§ **Task instructions**
Can you copy out every line of the records below, character for character?

§ **Stored records**
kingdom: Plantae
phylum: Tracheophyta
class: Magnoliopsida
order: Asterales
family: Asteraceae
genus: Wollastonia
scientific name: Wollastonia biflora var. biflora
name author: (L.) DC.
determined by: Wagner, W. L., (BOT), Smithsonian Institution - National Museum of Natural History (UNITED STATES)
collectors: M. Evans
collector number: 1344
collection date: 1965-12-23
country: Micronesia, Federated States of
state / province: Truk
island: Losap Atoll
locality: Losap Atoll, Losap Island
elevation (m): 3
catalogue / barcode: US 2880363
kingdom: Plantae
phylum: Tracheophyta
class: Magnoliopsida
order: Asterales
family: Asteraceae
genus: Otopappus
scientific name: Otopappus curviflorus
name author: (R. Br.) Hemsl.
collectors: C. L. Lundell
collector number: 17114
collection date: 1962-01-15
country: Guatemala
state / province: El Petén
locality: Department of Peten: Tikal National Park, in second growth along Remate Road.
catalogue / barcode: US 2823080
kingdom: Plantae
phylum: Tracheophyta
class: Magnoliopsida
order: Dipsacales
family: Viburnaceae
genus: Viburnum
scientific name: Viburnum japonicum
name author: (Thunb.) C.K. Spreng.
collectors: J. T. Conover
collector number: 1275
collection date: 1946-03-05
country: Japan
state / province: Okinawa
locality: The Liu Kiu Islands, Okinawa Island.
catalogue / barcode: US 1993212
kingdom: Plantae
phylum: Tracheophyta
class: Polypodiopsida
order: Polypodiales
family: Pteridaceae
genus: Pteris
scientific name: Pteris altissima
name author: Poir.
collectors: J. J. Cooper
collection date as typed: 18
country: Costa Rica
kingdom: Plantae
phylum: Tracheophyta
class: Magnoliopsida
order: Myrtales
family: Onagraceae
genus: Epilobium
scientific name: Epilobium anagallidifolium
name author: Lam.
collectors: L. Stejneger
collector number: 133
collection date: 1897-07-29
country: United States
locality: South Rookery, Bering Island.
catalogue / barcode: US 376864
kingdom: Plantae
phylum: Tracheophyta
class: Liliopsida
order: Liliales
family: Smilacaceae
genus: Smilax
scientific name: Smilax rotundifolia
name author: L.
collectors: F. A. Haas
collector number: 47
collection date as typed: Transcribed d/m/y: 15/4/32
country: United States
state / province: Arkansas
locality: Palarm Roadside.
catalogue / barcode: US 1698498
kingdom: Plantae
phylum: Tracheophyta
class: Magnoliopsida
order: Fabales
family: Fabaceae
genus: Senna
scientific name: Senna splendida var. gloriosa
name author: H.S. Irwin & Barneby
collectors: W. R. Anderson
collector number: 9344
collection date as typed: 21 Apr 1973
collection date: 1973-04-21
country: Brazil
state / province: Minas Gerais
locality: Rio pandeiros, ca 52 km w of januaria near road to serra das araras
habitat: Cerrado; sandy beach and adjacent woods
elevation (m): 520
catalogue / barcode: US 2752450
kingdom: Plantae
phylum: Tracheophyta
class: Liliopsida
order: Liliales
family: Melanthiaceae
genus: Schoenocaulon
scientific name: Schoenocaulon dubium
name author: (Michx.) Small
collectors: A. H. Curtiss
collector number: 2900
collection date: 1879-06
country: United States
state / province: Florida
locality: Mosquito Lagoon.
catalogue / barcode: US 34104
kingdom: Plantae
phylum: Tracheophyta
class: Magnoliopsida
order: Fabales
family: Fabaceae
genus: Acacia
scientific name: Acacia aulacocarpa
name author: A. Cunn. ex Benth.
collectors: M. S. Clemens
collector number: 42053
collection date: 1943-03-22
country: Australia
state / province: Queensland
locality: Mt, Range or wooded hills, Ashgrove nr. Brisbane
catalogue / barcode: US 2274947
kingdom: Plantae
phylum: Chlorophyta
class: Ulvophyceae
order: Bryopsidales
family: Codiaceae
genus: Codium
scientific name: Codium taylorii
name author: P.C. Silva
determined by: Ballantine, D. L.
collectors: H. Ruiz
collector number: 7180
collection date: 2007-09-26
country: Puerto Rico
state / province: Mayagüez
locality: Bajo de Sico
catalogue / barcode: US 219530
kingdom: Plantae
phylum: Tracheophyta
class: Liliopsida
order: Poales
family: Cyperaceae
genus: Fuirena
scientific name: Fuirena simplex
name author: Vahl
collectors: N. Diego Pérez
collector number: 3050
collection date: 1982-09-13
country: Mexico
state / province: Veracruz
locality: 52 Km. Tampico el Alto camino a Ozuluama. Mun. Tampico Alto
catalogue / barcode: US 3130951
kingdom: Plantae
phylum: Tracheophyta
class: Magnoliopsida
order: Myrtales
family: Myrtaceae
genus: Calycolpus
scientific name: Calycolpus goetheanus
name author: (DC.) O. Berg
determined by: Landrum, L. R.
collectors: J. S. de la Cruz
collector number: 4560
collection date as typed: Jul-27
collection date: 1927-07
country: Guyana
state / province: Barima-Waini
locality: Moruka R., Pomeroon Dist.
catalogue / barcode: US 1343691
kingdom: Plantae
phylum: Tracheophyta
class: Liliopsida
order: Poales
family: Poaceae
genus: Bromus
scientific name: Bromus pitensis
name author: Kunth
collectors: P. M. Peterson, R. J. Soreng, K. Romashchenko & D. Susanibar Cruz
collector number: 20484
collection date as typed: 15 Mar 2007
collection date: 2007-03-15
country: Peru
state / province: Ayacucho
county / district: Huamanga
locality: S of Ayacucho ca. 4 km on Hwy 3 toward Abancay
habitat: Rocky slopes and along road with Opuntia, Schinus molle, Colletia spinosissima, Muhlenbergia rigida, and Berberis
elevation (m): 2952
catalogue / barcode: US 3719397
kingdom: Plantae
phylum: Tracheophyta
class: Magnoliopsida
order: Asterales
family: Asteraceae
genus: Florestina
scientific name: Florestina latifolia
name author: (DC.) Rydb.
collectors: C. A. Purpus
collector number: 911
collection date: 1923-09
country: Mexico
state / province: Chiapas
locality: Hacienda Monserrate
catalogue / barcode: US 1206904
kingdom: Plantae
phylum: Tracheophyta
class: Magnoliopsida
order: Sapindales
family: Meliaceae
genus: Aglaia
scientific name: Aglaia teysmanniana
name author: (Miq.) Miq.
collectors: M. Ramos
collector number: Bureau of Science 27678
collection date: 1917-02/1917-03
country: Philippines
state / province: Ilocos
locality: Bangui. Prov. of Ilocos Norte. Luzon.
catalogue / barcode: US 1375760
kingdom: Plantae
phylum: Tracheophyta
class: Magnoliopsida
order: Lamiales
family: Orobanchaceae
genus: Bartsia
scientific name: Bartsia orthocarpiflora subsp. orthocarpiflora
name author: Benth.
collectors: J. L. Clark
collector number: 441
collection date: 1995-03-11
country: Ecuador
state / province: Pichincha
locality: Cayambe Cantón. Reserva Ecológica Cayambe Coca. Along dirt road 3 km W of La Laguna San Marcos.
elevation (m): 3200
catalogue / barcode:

§ **The result**
kingdom: Plantae
phylum: Tracheophyta
class: Magnoliopsida
order: Asterales
family: Asteraceae
genus: Wollastonia
scientific name: Wollastonia biflora var. biflora
name author: (L.) DC.
determined by: Wagner, W. L., (BOT), Smithsonian Institution - National Museum of Natural History (UNITED STATES)
collectors: M. Evans
collector number: 1344
collection date: 1965-12-23
country: Micronesia, Federated States of
state / province: Truk
island: Losap Atoll
locality: Losap Atoll, Losap Island
elevation (m): 3
catalogue / barcode: US 2880363
kingdom: Plantae
phylum: Tracheophyta
class: Magnoliopsida
order: Asterales
family: Asteraceae
genus: Otopappus
scientific name: Otopappus curviflorus
name author: (R. Br.) Hemsl.
collectors: C. L. Lundell
collector number: 17114
collection date: 1962-01-15
country: Guatemala
state / province: El Petén
locality: Department of Peten: Tikal National Park, in second growth along Remate Road.
catalogue / barcode: US 2823080
kingdom: Plantae
phylum: Tracheophyta
class: Magnoliopsida
order: Dipsacales
family: Viburnaceae
genus: Viburnum
scientific name: Viburnum japonicum
name author: (Thunb.) C.K. Spreng.
collectors: J. T. Conover
collector number: 1275
collection date: 1946-03-05
country: Japan
state / province: Okinawa
locality: The Liu Kiu Islands, Okinawa Island.
catalogue / barcode: US 1993212
kingdom: Plantae
phylum: Tracheophyta
class: Polypodiopsida
order: Polypodiales
family: Pteridaceae
genus: Pteris
scientific name: Pteris altissima
name author: Poir.
collectors: J. J. Cooper
collection date as typed: 18
country: Costa Rica
kingdom: Plantae
phylum: Tracheophyta
class: Magnoliopsida
order: Myrtales
family: Onagraceae
genus: Epilobium
scientific name: Epilobium anagallidifolium
name author: Lam.
collectors: L. Stejneger
collector number: 133
collection date: 1897-07-29
country: United States
locality: South Rookery, Bering Island.
catalogue / barcode: US 376864
kingdom: Plantae
phylum: Tracheophyta
class: Liliopsida
order: Liliales
family: Smilacaceae
genus: Smilax
scientific name: Smilax rotundifolia
name author: L.
collectors: F. A. Haas
collector number: 47
collection date as typed: Transcribed d/m/y: 15/4/32
country: United States
state / province: Arkansas
locality: Palarm Roadside.
catalogue / barcode: US 1698498
kingdom: Plantae
phylum: Tracheophyta
class: Magnoliopsida
order: Fabales
family: Fabaceae
genus: Senna
scientific name: Senna splendida var. gloriosa
name author: H.S. Irwin & Barneby
collectors: W. R. Anderson
collector number: 9344
collection date as typed: 21 Apr 1973
collection date: 1973-04-21
country: Brazil
state / province: Minas Gerais
locality: Rio pandeiros, ca 52 km w of januaria near road to serra das araras
habitat: Cerrado; sandy beach and adjacent woods
elevation (m): 520
catalogue / barcode: US 2752450
kingdom: Plantae
phylum: Tracheophyta
class: Liliopsida
order: Liliales
family: Melanthiaceae
genus: Schoenocaulon
scientific name: Schoenocaulon dubium
name author: (Michx.) Small
collectors: A. H. Curtiss
collector number: 2900
collection date: 1879-06
country: United States
state / province: Florida
locality: Mosquito Lagoon.
catalogue / barcode: US 34104
kingdom: Plantae
phylum: Tracheophyta
class: Magnoliopsida
order: Fabales
family: Fabaceae
genus: Acacia
scientific name: Acacia aulacocarpa
name author: A. Cunn. ex Benth.
collectors: M. S. Clemens
collector number: 42053
collection date: 1943-03-22
country: Australia
state / province: Queensland
locality: Mt, Range or wooded hills, Ashgrove nr. Brisbane
catalogue / barcode: US 2274947
kingdom: Plantae
phylum: Chlorophyta
class: Ulvophyceae
order: Bryopsidales
family: Codiaceae
genus: Codium
scientific name: Codium taylorii
name author: P.C. Silva
determined by: Ballantine, D. L.
collectors: H. Ruiz
collector number: 7180
collection date: 2007-09-26
country: Puerto Rico
state / province: Mayagüez
locality: Bajo de Sico
catalogue / barcode: US 219530
kingdom: Plantae
phylum: Tracheophyta
class: Liliopsida
order: Poales
family: Cyperaceae
genus: Fuirena
scientific name: Fuirena simplex
name author: Vahl
collectors: N. Diego Pérez
collector number: 3050
collection date: 1982-09-13
country: Mexico
state / province: Veracruz
locality: 52 Km. Tampico el Alto camino a Ozuluama. Mun. Tampico Alto
catalogue / barcode: US 3130951
kingdom: Plantae
phylum: Tracheophyta
class: Magnoliopsida
order: Myrtales
family: Myrtaceae
genus: Calycolpus
scientific name: Calycolpus goetheanus
name author: (DC.) O. Berg
determined by: Landrum, L. R.
collectors: J. S. de la Cruz
collector number: 4560
collection date as typed: Jul-27
collection date: 1927-07
country: Guyana
state / province: Barima-Waini
locality: Moruka R., Pomeroon Dist.
catalogue / barcode: US 1343691
kingdom: Plantae
phylum: Tracheophyta
class: Liliopsida
order: Poales
family: Poaceae
genus: Bromus
scientific name: Bromus pitensis
name author: Kunth
collectors: P. M. Peterson, R. J. Soreng, K. Romashchenko & D. Susanibar Cruz
collector number: 20484
collection date as typed: 15 Mar 2007
collection date: 2007-03-15
country: Peru
state / province: Ayacucho
county / district: Huamanga
locality: S of Ayacucho ca. 4 km on Hwy 3 toward Abancay
habitat: Rocky slopes and along road with Opuntia, Schinus molle, Colletia spinosissima, Muhlenbergia rigida, and Berberis
elevation (m): 2952
catalogue / barcode: US 3719397
kingdom: Plantae
phylum: Tracheophyta
class: Magnoliopsida
order: Asterales
family: Asteraceae
genus: Florestina
scientific name: Florestina latifolia
name author: (DC.) Rydb.
collectors: C. A. Purpus
collector number: 911
collection date: 1923-09
country: Mexico
state / province: Chiapas
locality: Hacienda Monserrate
catalogue / barcode: US 1206904
kingdom: Plantae
phylum: Tracheophyta
class: Magnoliopsida
order: Sapindales
family: Meliaceae
genus: Aglaia
scientific name: Aglaia teysmanniana
name author: (Miq.) Miq.
collectors: M. Ramos
collector number: Bureau of Science 27678
collection date: 1917-02/1917-03
country: Philippines
state / province: Ilocos
locality: Bangui. Prov. of Ilocos Norte. Luzon.
catalogue / barcode: US 1375760
kingdom: Plantae
phylum: Tracheophyta
class: Magnoliopsida
order: Lamiales
family: Orobanchaceae
genus: Bartsia
scientific name: Bartsia orthocarpiflora subsp. orthocarpiflora
name author: Benth.
collectors: J. L. Clark
collector number: 441
collection date: 1995-03-11
country: Ecuador
state / province: Pichincha
locality: Cayambe Cantón. Reserva Ecológica Cayambe Coca. Along dirt road 3 km W of La Laguna San Marcos.
elevation (m): 3200
catalogue / barcode:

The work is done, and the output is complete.